With golang, you can run fuzzing as simply as you run tests, which means that it's trivial to target specific parts of your application or library. It obsoletes so much of those techniques.

I'm quite curious of techniques to guide more the fuzzing. It seems like the best you can do is provide a seed corpus and hope for the best.



some fuzzing tools (libFuzzer for example) leverage LLVM's intermediate representation to provide code-coverage metrics that they feed back into their fuzzing algorithms, increasing test coverage


Golang does that natively ;-)


LibFuzzer is packaged with clang, so there is no additional installation [0]. You just have to provide an entry function and link it with a command-line flag. However, since C and C++ lack reflection you have to work with raw bytes as input.

LibFuzzer has the option to provide callbacks that customize mutation, which can help with obtaining coverage.

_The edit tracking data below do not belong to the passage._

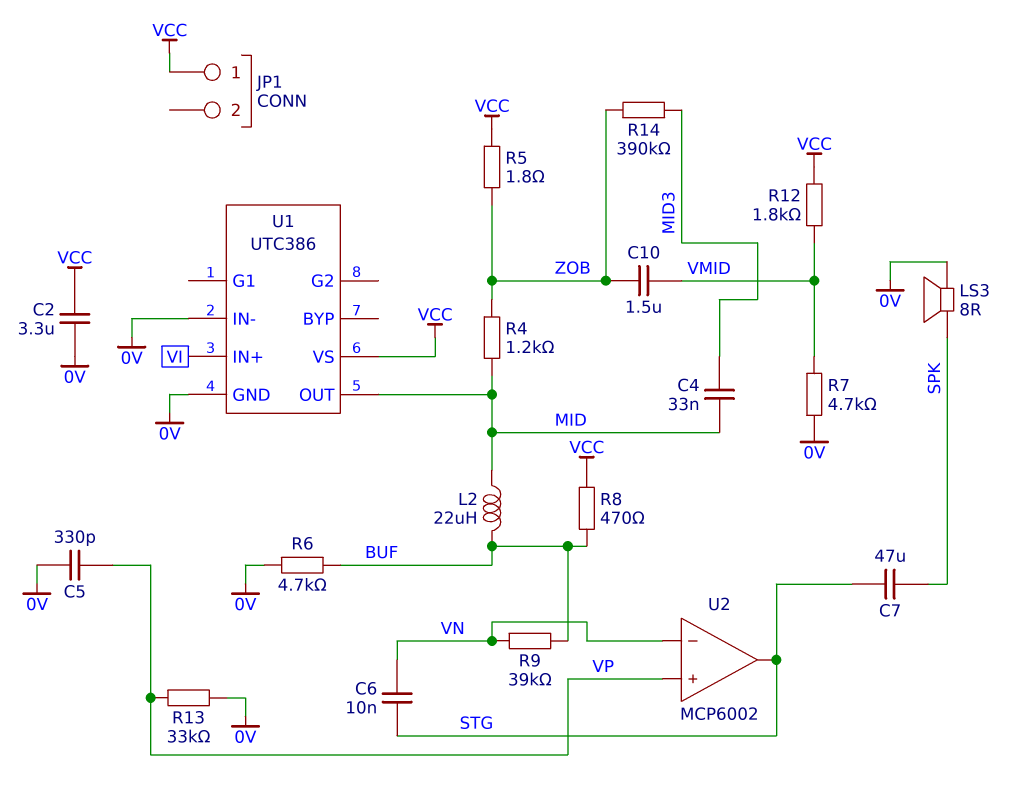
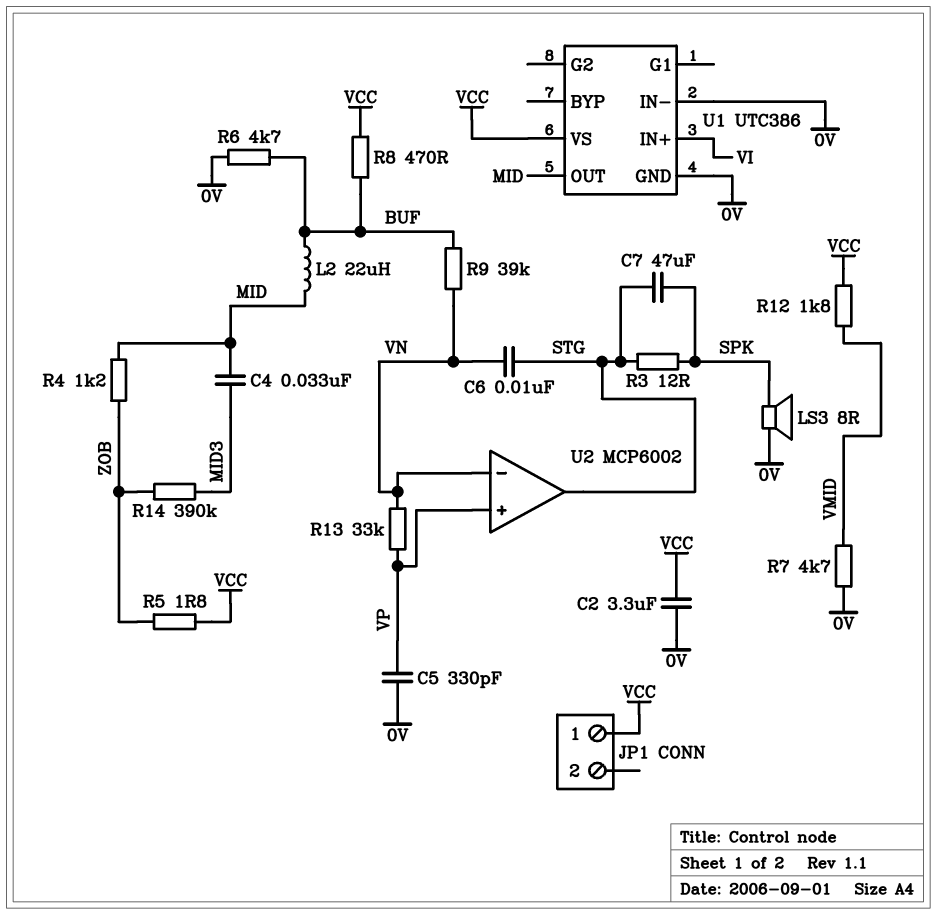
C10: 1.5uF (VMID, ZOB) -> none
R3: none -> 12 (SPK, STG)
R13: 33k (0V, VP) -> 33k (VN, VP)

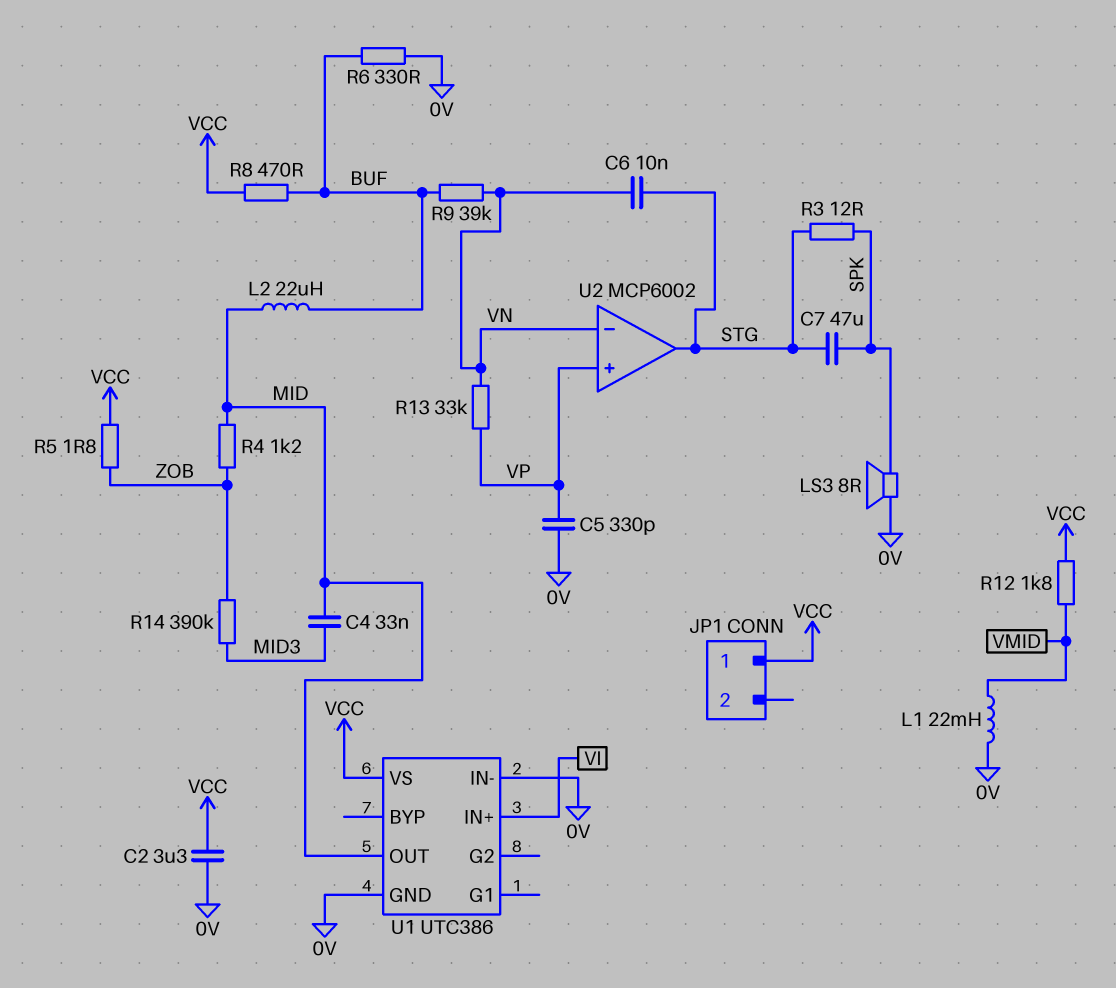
L1: none -> 22mH (0V, VMID)
R6: 4.7k (0V, BUF) -> 330 (0V, BUF)
R7: 4.7k (0V, VMID) -> none

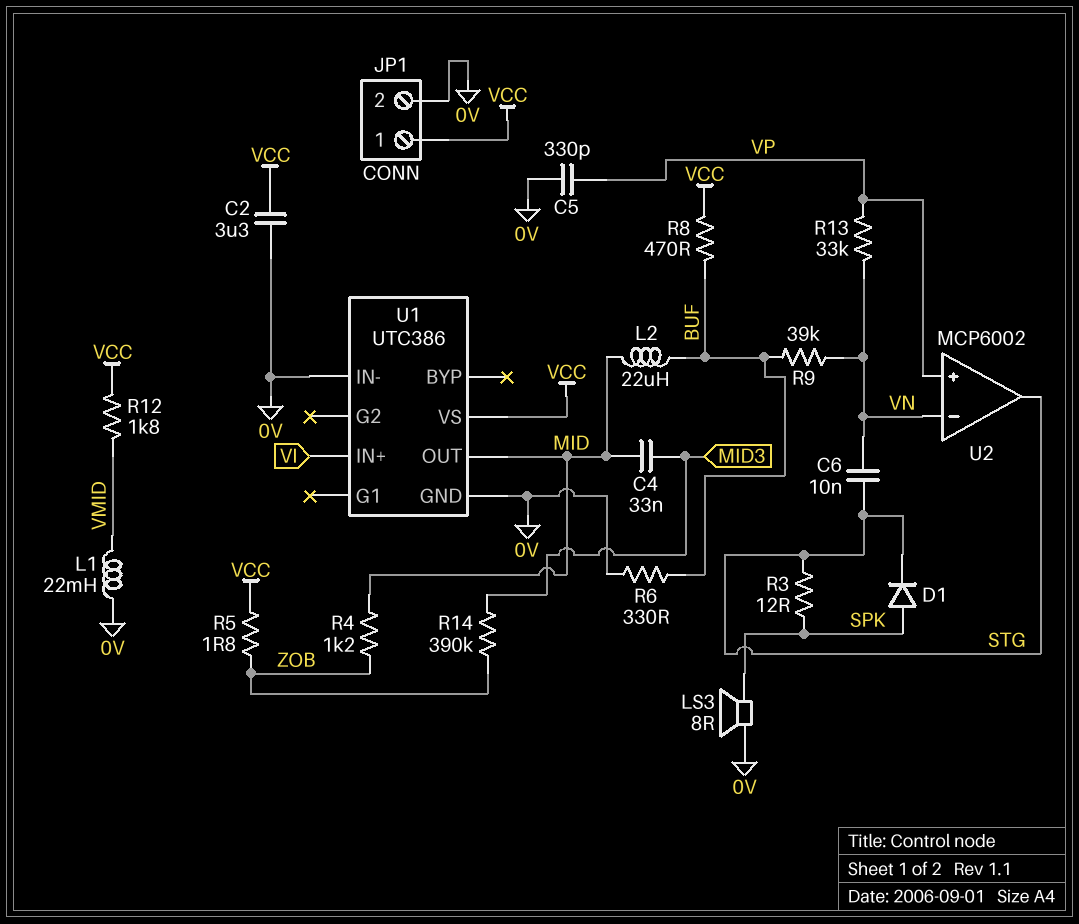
C7: 47uF (SPK, STG) -> none
D1: none -> diode (A SPK, K STG)
JP1 pin 2: none -> 0V

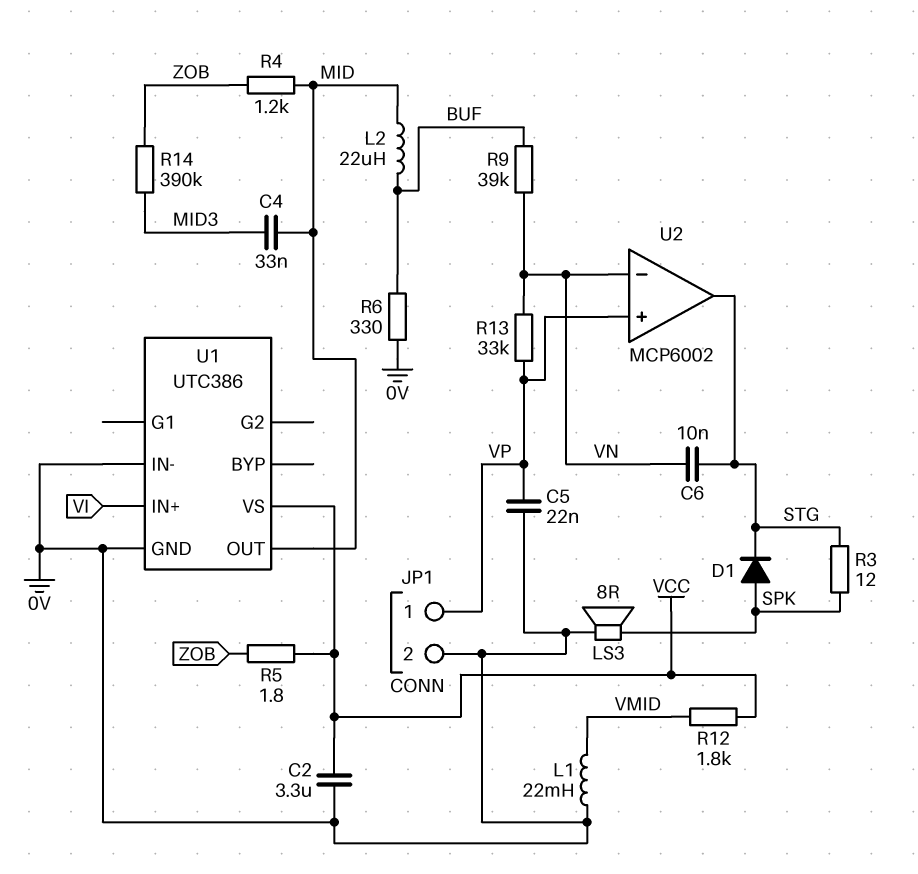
C5: 330pF (0V, VP) -> 22nF (0V, VP)
JP1 pin 1: VCC -> VP
R8: 470 (BUF, VCC) -> none

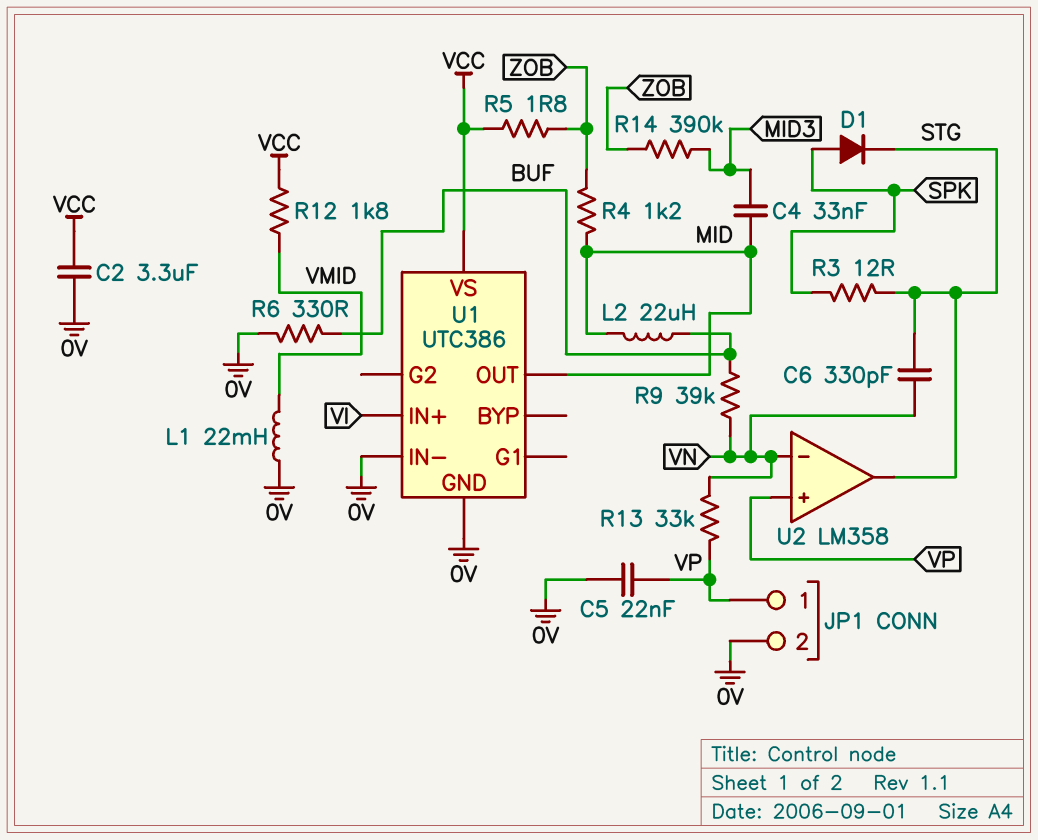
C6: 10nF (STG, VN) -> 330pF (STG, VN)
LS3: speaker 8R (0V, SPK) -> none
U2: MCP6002 -> LM358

[0] https://llvm.org/docs/LibFuzzer.html


I proposed using reinforcement learning to guide coverage as a potential phd topic, but didn't really go down that path, no idea if it could work


Did you try making small changes to your phd proposal to see if it opened up new paths?

</fuzzingjoke>


I think it would go the other way where you use coverage to guide reinforcement. Crank the temperature up to increase variation and you would probably produce a model that could approximate the file format you were targeting.


Please tell us more!

Fuzzing is often a special case of genetic algorithms, so there is already a tiny connection to RL. I'm curious to hear what your proposal was.


> Fuzzing is often a special case of genetic algorithms

Yes, that was sort of why I thought RL guided fuzzing could work, and possibly better. Also, for things like XSS fuzzing (which I have a little experience in), it is possible for an experienced attacker to intelligibly guide the fuzzing to a payload, which theoretically could be mimicked through RL.

There wasn't really anything novel in the proposal, it was just for a graduate cyber-security course, and one of the deliverables was a project proposal for something related. There were already some existing works that time (around 2-3 years ago) where people tried combining RL with fuzzing, and I just mish-mashed some ideas together so I could hand in something.

My main concern at the time however was that with fuzzing the positive signal would be so rare compared to the negative signal, since most randomly fuzzed inputs would just return the same negative feedback. I wasn't sure that would be enough signal to train an RL system. I'm not quite sure what new progress has been made in the field since then.